Полемику оборвало появление еще одного генетика. Невысокого роста, а по сравнению с норвежцем так и совсем крохотный, подвижный как ртуть доктор Хаим Левенберг схватил соотечественника за локоть и, обронив что-то очень похожее на «Погода сегодня хорошая», увлек за собой в конференц-зал.

– Этот дурак называет себя доктором философии, – Рубен все еще кипел.

– А зачем ты с ним сцепился? Если начнешь спорить с дураком, то дураков будет двое – старая истина.

– Не помню уже, кажется, он сам со мной сцепился.

– А ты не пробовал улыбаться тому, кто намеревается с тобой заговорить? Кроме всего прочего это здорово сбивает с толку потенциального врага.

– Улыбаться всем подряд – твоё амплуа.

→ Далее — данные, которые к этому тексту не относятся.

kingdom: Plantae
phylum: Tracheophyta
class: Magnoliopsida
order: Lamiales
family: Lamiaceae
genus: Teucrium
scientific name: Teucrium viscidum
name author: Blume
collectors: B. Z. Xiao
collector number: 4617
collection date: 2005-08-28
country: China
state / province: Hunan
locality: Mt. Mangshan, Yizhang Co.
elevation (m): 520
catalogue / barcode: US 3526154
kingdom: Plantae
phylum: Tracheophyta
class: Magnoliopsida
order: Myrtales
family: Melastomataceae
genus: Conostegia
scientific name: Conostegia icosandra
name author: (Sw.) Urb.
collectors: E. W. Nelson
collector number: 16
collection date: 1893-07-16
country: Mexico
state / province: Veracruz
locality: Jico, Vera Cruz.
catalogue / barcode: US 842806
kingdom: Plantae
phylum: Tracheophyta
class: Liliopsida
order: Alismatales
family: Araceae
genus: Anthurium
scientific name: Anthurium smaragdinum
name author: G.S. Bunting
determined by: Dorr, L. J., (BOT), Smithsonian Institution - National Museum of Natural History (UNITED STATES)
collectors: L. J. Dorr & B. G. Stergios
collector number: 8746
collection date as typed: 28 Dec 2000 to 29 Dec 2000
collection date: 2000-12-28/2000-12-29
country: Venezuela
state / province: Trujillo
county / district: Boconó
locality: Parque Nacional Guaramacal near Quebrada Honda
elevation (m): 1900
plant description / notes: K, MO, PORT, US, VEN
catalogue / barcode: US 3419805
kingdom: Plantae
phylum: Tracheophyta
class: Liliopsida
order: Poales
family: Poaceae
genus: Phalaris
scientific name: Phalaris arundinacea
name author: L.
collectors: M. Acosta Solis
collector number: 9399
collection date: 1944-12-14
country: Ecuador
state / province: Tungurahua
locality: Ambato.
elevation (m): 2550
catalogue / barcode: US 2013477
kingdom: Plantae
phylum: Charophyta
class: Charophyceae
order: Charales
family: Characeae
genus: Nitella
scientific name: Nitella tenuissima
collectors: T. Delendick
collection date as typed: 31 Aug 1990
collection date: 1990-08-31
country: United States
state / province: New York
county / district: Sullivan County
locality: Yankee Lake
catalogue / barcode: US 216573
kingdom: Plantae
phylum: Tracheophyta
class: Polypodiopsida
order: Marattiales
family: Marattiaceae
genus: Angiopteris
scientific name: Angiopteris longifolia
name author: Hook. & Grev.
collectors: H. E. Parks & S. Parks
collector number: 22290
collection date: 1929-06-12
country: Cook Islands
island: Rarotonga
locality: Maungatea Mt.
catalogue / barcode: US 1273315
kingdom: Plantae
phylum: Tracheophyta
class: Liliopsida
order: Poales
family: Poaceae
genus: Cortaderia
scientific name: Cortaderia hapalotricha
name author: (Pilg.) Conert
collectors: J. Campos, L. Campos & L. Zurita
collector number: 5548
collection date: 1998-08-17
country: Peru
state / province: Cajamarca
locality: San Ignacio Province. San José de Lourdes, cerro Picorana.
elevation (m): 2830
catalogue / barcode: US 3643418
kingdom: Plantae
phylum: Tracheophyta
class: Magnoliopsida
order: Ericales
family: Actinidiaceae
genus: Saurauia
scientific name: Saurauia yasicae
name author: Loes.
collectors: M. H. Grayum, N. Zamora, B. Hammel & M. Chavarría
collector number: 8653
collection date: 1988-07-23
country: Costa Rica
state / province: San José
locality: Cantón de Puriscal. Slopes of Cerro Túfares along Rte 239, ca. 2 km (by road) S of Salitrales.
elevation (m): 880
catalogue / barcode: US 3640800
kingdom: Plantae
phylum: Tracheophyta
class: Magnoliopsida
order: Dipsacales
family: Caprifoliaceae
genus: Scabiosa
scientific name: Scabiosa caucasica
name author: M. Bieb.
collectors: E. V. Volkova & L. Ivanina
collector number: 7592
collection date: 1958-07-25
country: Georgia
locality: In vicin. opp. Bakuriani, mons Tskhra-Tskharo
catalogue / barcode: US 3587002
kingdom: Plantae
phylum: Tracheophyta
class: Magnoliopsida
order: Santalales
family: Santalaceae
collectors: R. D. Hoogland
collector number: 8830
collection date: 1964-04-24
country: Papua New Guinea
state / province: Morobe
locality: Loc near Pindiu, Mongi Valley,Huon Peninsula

Смотри, это же Барбара МакКлинток!

– А ты ехать не хотел, – примирительно сказал Хаим.

Доктор Левенберг ждал доклад своего друга, но едва раздался голос Рубена: «Good evening, dear colleagues…», он почувствовал, как его кто-то робко тронул за плечо.

Хаим повернул голову и увидел молодую девушку с красивым, но очень взволнованным лицом.

– Вы израильтянин? – спросила девушка по-немецки.

– Да. А вы?

– Я Марта, переводчик из Москвы. А Рубен Эмильевич ваш друг?

– Кто, простите?

– Доктор Боннер.

– Дорогая, если бы доктор Боннер не был моим другом, я давно бы уже… впрочем, я вижу, вам не до этого.

– У меня есть письмо для него.

– Вы можете на меня положиться, – деликатный Хаим спрятал сложенный лист в папку и больше до него не дотрагивался.

– Тебе записка от русской переводчицы, – сказал Хаим, когда друзья вернулись в гостиницу. – Она еще как то странно тебя назвала – Рубен Эмильевич.

– Это вежливое обращение, что-то вроде Рубен, сын Эмиля. Странно, откуда она меня знает.